שָׂבֵעַ (savea) is the Hebrew word for satisfied — the state of having enough, of being filled to the point of fullness, of having one's deepest need met. It is one of Scripture's most significant covenant words: in the covenant, YHWH promises to satisfy (Deut 6:11, 8:10); in covenant judgment, the satisfied become unable to be satisfied (Lev 26:26); and in the Psalms, it is YHWH himself who satisfies the longing soul (Ps 107:9).
Psalm 22:26 gives savea its worship-community form: 'The afflicted (anawim) shall eat and be satisfied (yisbeun); those who seek him shall praise YHWH. May your hearts live forever!' The psalm moves from the anguish of abandonment ('My God, my God, why have you forsaken me?' v. 1) through vindication (v. 24: 'he has not despised or scorned the suffering of the afflicted one') to this feast-declaration: the poor eat and are satisfied. The savea of the anawim (humble/afflicted ones) is the eschatological reversal — those who had nothing now have abundance. Jesus cites the opening verse from the cross (Matt 27:46); the NT sees the whole Psalm fulfilled in him.

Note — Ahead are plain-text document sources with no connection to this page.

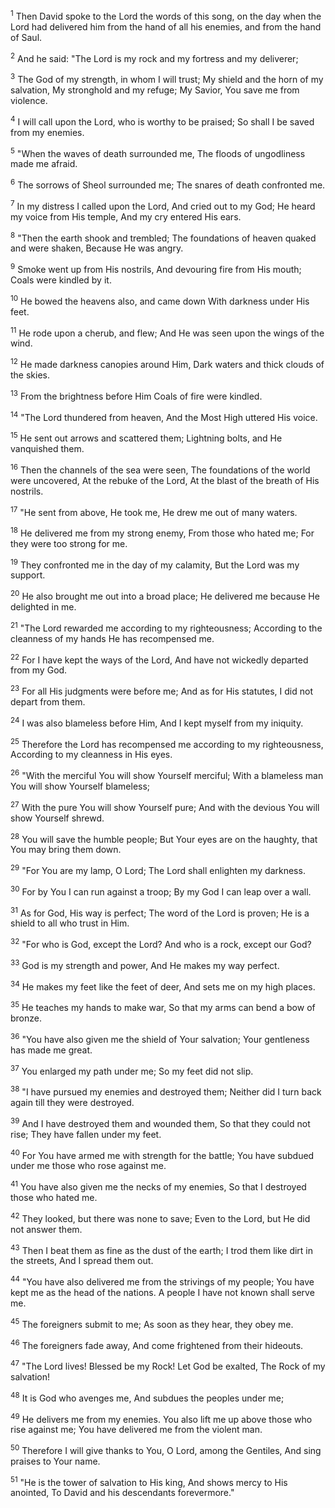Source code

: <sup>1</sup> 
Then David spoke to the Lord the words of this song, on the day when the Lord had delivered him from the hand of all his enemies, and from the hand of Saul. 

<sup>2</sup> 
And he said: "The Lord is my rock and my fortress and my deliverer; 

<sup>3</sup> 
The God of my strength, in whom I will trust; My shield and the horn of my salvation, My stronghold and my refuge; My Savior, You save me from violence. 

<sup>4</sup> 
I will call upon the Lord, who is worthy to be praised; So shall I be saved from my enemies. 

<sup>5</sup> 
"When the waves of death surrounded me, The floods of ungodliness made me afraid. 

<sup>6</sup> 
The sorrows of Sheol surrounded me; The snares of death confronted me. 

<sup>7</sup> 
In my distress I called upon the Lord, And cried out to my God; He heard my voice from His temple, And my cry entered His ears. 

<sup>8</sup> 
"Then the earth shook and trembled; The foundations of heaven quaked and were shaken, Because He was angry. 

<sup>9</sup> 
Smoke went up from His nostrils, And devouring fire from His mouth; Coals were kindled by it. 

<sup>10</sup> 
He bowed the heavens also, and came down With darkness under His feet. 

<sup>11</sup> 
He rode upon a cherub, and flew; And He was seen upon the wings of the wind. 

<sup>12</sup> 
He made darkness canopies around Him, Dark waters and thick clouds of the skies. 

<sup>13</sup> 
From the brightness before Him Coals of fire were kindled. 

<sup>14</sup> 
"The Lord thundered from heaven, And the Most High uttered His voice. 

<sup>15</sup> 
He sent out arrows and scattered them; Lightning bolts, and He vanquished them. 

<sup>16</sup> 
Then the channels of the sea were seen, The foundations of the world were uncovered, At the rebuke of the Lord, At the blast of the breath of His nostrils. 

<sup>17</sup> 
"He sent from above, He took me, He drew me out of many waters. 

<sup>18</sup> 
He delivered me from my strong enemy, From those who hated me; For they were too strong for me. 

<sup>19</sup> 
They confronted me in the day of my calamity, But the Lord was my support. 

<sup>20</sup> 
He also brought me out into a broad place; He delivered me because He delighted in me. 

<sup>21</sup> 
"The Lord rewarded me according to my righteousness; According to the cleanness of my hands He has recompensed me. 

<sup>22</sup> 
For I have kept the ways of the Lord, And have not wickedly departed from my God. 

<sup>23</sup> 
For all His judgments were before me; And as for His statutes, I did not depart from them. 

<sup>24</sup> 
I was also blameless before Him, And I kept myself from my iniquity. 

<sup>25</sup> 
Therefore the Lord has recompensed me according to my righteousness, According to my cleanness in His eyes. 

<sup>26</sup> 
"With the merciful You will show Yourself merciful; With a blameless man You will show Yourself blameless; 

<sup>27</sup> 
With the pure You will show Yourself pure; And with the devious You will show Yourself shrewd. 

<sup>28</sup> 
You will save the humble people; But Your eyes are on the haughty, that You may bring them down. 

<sup>29</sup> 
"For You are my lamp, O Lord; The Lord shall enlighten my darkness. 

<sup>30</sup> 
For by You I can run against a troop; By my God I can leap over a wall. 

<sup>31</sup> 
As for God, His way is perfect; The word of the Lord is proven; He is a shield to all who trust in Him. 

<sup>32</sup> 
"For who is God, except the Lord? And who is a rock, except our God? 

<sup>33</sup> 
God is my strength and power, And He makes my way perfect. 

<sup>34</sup> 
He makes my feet like the feet of deer, And sets me on my high places. 

<sup>35</sup> 
He teaches my hands to make war, So that my arms can bend a bow of bronze. 

<sup>36</sup> 
"You have also given me the shield of Your salvation; Your gentleness has made me great. 

<sup>37</sup> 
You enlarged my path under me; So my feet did not slip. 

<sup>38</sup> 
"I have pursued my enemies and destroyed them; Neither did I turn back again till they were destroyed. 

<sup>39</sup> 
And I have destroyed them and wounded them, So that they could not rise; They have fallen under my feet. 

<sup>40</sup> 
For You have armed me with strength for the battle; You have subdued under me those who rose against me. 

<sup>41</sup> 
You have also given me the necks of my enemies, So that I destroyed those who hated me. 

<sup>42</sup> 
They looked, but there was none to save; Even to the Lord, but He did not answer them. 

<sup>43</sup> 
Then I beat them as fine as the dust of the earth; I trod them like dirt in the streets, And I spread them out. 

<sup>44</sup> 
"You have also delivered me from the strivings of my people; You have kept me as the head of the nations. A people I have not known shall serve me. 

<sup>45</sup> 
The foreigners submit to me; As soon as they hear, they obey me. 

<sup>46</sup> 
The foreigners fade away, And come frightened from their hideouts. 

<sup>47</sup> 
"The Lord lives! Blessed be my Rock! Let God be exalted, The Rock of my salvation! 

<sup>48</sup> 
It is God who avenges me, And subdues the peoples under me; 

<sup>49</sup> 
He delivers me from my enemies. You also lift me up above those who rise against me; You have delivered me from the violent man. 

<sup>50</sup> 
Therefore I will give thanks to You, O Lord, among the Gentiles, And sing praises to Your name. 

<sup>51</sup> 
"He is the tower of salvation to His king, And shows mercy to His anointed, To David and his descendants forevermore."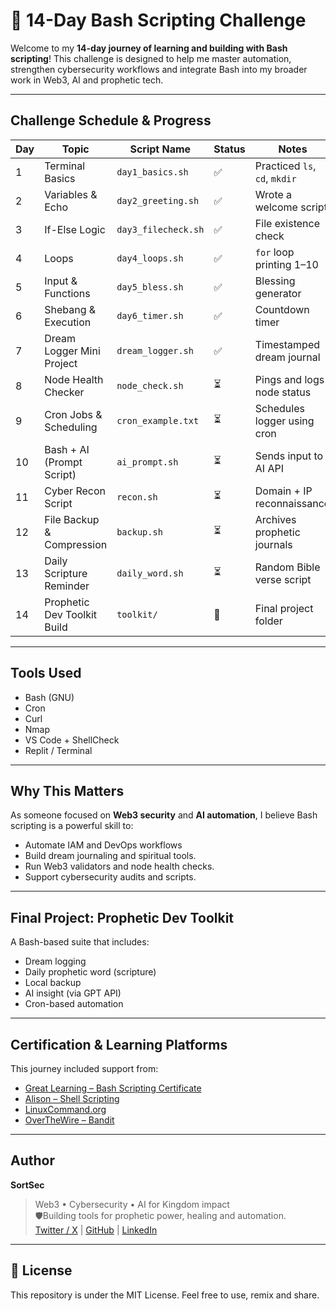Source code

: # 🔧 14-Day Bash Scripting Challenge

Welcome to my **14-day journey of learning and building with Bash scripting**! This challenge is designed to help me master automation, strengthen cybersecurity workflows and integrate Bash into my broader work in Web3, AI and prophetic tech.

---

##  Challenge Schedule & Progress

| Day | Topic                        | Script Name            | Status | Notes                             |
|-----|------------------------------|------------------------|--------|-----------------------------------|
| 1   | Terminal Basics              | `day1_basics.sh`       | ✅     | Practiced `ls`, `cd`, `mkdir`     |
| 2   | Variables & Echo             | `day2_greeting.sh`     | ✅     | Wrote a welcome script            |
| 3   | If-Else Logic                | `day3_filecheck.sh`    | ✅     | File existence check              |
| 4   | Loops                        | `day4_loops.sh`        | ✅     | `for` loop printing 1–10          |
| 5   | Input & Functions            | `day5_bless.sh`        | ✅     | Blessing generator                |
| 6   | Shebang & Execution          | `day6_timer.sh`        | ✅     | Countdown timer                   |
| 7   | Dream Logger Mini Project    | `dream_logger.sh`      | ✅     | Timestamped dream journal         |
| 8   | Node Health Checker          | `node_check.sh`        | ⏳     | Pings and logs node status        |
| 9   | Cron Jobs & Scheduling       | `cron_example.txt`     | ⏳     | Schedules logger using cron       |
| 10  | Bash + AI (Prompt Script)    | `ai_prompt.sh`         | ⏳     | Sends input to AI API             |
| 11  | Cyber Recon Script           | `recon.sh`             | ⏳     | Domain + IP reconnaissance        |
| 12  | File Backup & Compression    | `backup.sh`            | ⏳     | Archives prophetic journals       |
| 13  | Daily Scripture Reminder     | `daily_word.sh`        | ⏳     | Random Bible verse script         |
| 14  | Prophetic Dev Toolkit Build  | `toolkit/`             | 🔲     | Final project folder              |

---

## Tools Used
- Bash (GNU)
- Cron
- Curl
- Nmap
- VS Code + ShellCheck
- Replit / Terminal

---

##  Why This Matters
As someone focused on **Web3 security** and **AI automation**, I believe Bash scripting is a powerful skill to:
- Automate IAM and DevOps workflows
- Build dream journaling and spiritual tools.
- Run Web3 validators and node health checks.
- Support cybersecurity audits and scripts.

---

## Final Project: Prophetic Dev Toolkit
A Bash-based suite that includes:
- Dream logging
- Daily prophetic word (scripture)
- Local backup
- AI insight (via GPT API)
- Cron-based automation

---

##  Certification & Learning Platforms
This journey included support from:
- [Great Learning – Bash Scripting Certificate](https://www.mygreatlearning.com/academy/learn-for-free/courses/bash-scripting)
- [Alison – Shell Scripting](https://alison.com/course/introduction-to-shell-scripting)
- [LinuxCommand.org](http://linuxcommand.org/)
- [OverTheWire – Bandit](https://overthewire.org/wargames/bandit/)

---

##  Author

**SortSec**  
> Web3 • Cybersecurity • AI for Kingdom impact  
🛡Building tools for prophetic power, healing and automation.  
[Twitter / X](https://x.com/sortsec) | [GitHub](https://github.com/sortlight) | [LinkedIn](https://linkedin.com/ganiyu.sortput)

---



## 🌟 License

This repository is under the MIT License. Feel free to use, remix and share.

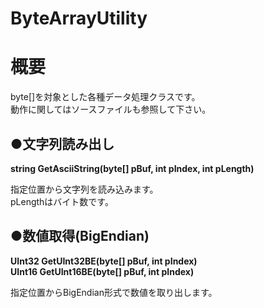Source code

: # ByteArrayUtility
**概要**
==========
byte[]を対象とした各種データ処理クラスです。  
動作に関してはソースファイルも参照して下さい。

●**文字列読み出し**
------
**string GetAsciiString(byte[] pBuf, int pIndex, int pLength)**  

指定位置から文字列を読み込みます。  
pLengthはバイト数です。  

●**数値取得(BigEndian)**
------
**UInt32 GetUInt32BE(byte[] pBuf, int pIndex)**  
**UInt16 GetUInt16BE(byte[] pBuf, int pIndex)**  

指定位置からBigEndian形式で数値を取り出します。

Deuteronomy 8:10-14 gives savea its covenant-danger form: 'When you have eaten and are full (savata), you shall bless YHWH your God for the good land he has given you... take care lest you forget YHWH your God... lest when you have eaten and are full (savata) and have built fine houses and live in them... then your heart be lifted up and you forget YHWH your God.' The covenant danger of savea is not that satisfaction is wrong but that satisfied people forget the one who satisfied them. Moses's warning is repeated across Deuteronomy (6:11-12, 31:20) because it is the standing temptation of covenant prosperity: savea without gratitude becomes the seedbed of apostasy.
Psalm 107:9 gives savea its YHWH-as-satisfier form: 'For he satisfies (hishbia, Hiphil of sava) the longing soul and fills the hungry soul with good things.' The Hiphil of sava makes YHWH the active satisfier: he is not merely the source of food but the one who does the satisfying. The longing soul (nefesh shoqeqah) and the hungry soul (nefesh reevah) are images of the person in covenant-need — and YHWH fills them with tovah (good things).
Psalm 103:5 gives savea its renewal form: 'who satisfies (hammasbia) your mouth with good things (tovot) so that your youth is renewed like the eagle's.' The savea-renewal connection is striking: the one whom YHWH satisfies is renewed — the strength of youth returns. This is the covenant-blessing in its most personal form: YHWH's satisfaction is not merely the removal of hunger but the restoration of vitality.
For the preacher, שָׂבֵעַ (savea) gives the congregation the grammar of covenant satisfaction: YHWH is the only one who truly satisfies, and the satisfied life is not the comfortable life but the grateful-and-directed-back-to-YHWH life.